TO-DO ITEM -> Filter the records below for the word "membres". Copy each line that holds it.

Top of RECORDED INFORMATION

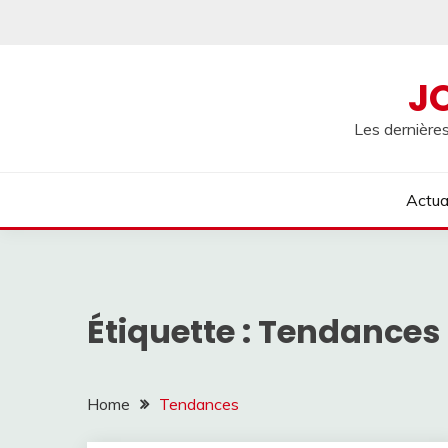
Skip
to
content
J
Les dernières
Actua
Étiquette :
Tendances
Home
Tendances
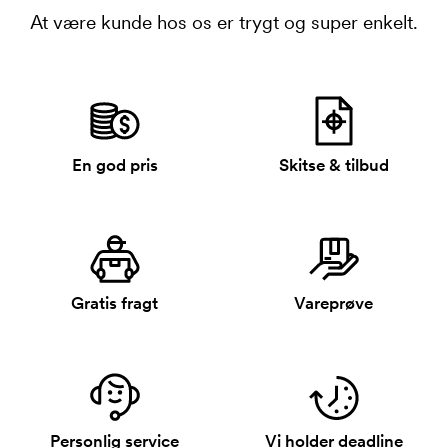
At være kunde hos os er trygt og super enkelt.
En god pris
Skitse & tilbud
Gratis fragt
Vareprøve
Personlig service
Vi holder deadline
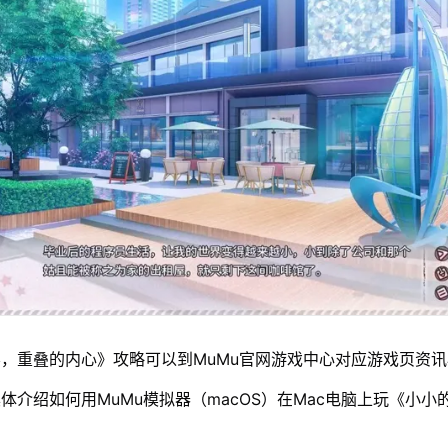
，重叠的内心》攻略可以到MuMu官网游戏中心对应游戏页资讯
体介绍如何用MuMu模拟器（macOS）在Mac电脑上玩《小小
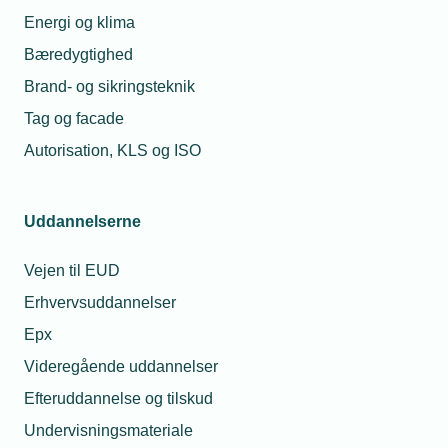
maj 2024
Energi og klima
Bæredygtighed
21. okt. 2024
Brand- og sikringsteknik
Forsvaret tiltrækker
Tag og facade
de faglærte
Maria Schougaard
Berntsen
Autorisation, KLS og ISO
Underdirektør for
Politik &
08. maj 2025
Forretningsudvikling
Uddannelserne
Fra geopolitik til
Telefon:
Tlf. 77 41 15 74
generationskløft
E-mail:
msb@tekniq.dk
Vejen til EUD
Erhvervsuddannelser
Epx
Relaterede nyheder
Videregående uddannelser
Efteruddannelse og tilskud
Undervisningsmateriale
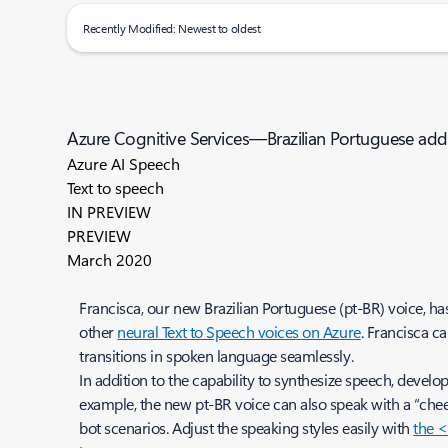
Recently Modified: Newest to oldest
Azure Cognitive Services—Brazilian Portuguese add
Azure AI Speech
Text to speech
IN PREVIEW
PREVIEW
March 2020
Francisca, our new Brazilian Portuguese (pt-BR) voice, h
other
neural Text to Speech voices on Azure
. Francisca c
transitions in spoken language seamlessly.
In addition to the capability to synthesize speech, develop
example, the new pt-BR voice can also speak with a “cheer
bot scenarios. Adjust the speaking styles easily with
the <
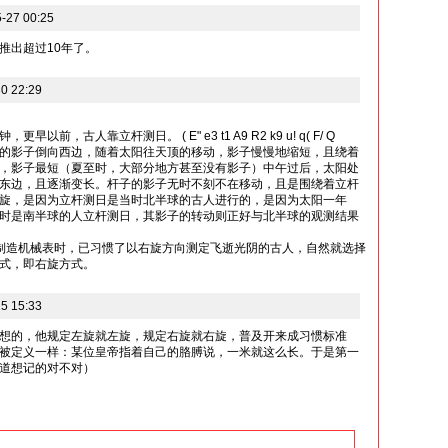
27 00:25
推出超过10年了。
0 22:29
，古人靠立杆测日。 ( E" e3 t1 A9 R2 k9 u! q( F/ Q
影子倒向西边，随着太阳往天顶的移动，影子慢慢地缩短，且绕着
，影子最短（夏至时，大部分地方甚至没有影子）中午过后，太阳处
东边，且逐渐变长。杆子的影子无时不刻不在移动，且是围绕着立杆
旋，是因为立杆测日是当时北半球的古人进行的，是因为太阳一年
时是南半球的人立杆测日，其影子的转动则正好与北半球的观测结果
D 当人们要制造机械表时，已习惯了以右旋方向测定飞逝光阴的古人，自然就选择
式，即右旋方式。
5 15:33
想的，他规定左旋就左旋，规定右旋就右旋，普及开来成习惯标准
被定义一样：某位皇帝指着自己的胳膊说，一米就这么长。于是第一
道想记的对不对）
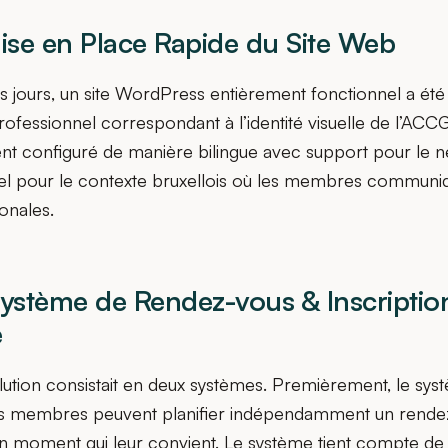
Mise en Place Rapide du Site Web
s jours, un site WordPress entièrement fonctionnel a été
ofessionnel correspondant à l’identité visuelle de l’ACCG
t configuré de manière bilingue avec support pour le né
tiel pour le contexte bruxellois où les membres communi
onales.
Système de Rendez-vous & Inscriptio
e
lution consistait en deux systèmes. Premièrement, le sy
les membres peuvent planifier indépendamment un rende
un moment qui leur convient. Le système tient compte de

Bottom of RECORDED INFORMATION

TASK SOLUTION ->
tiel pour le contexte bruxellois où les membres communi
les membres peuvent planifier indépendamment un rende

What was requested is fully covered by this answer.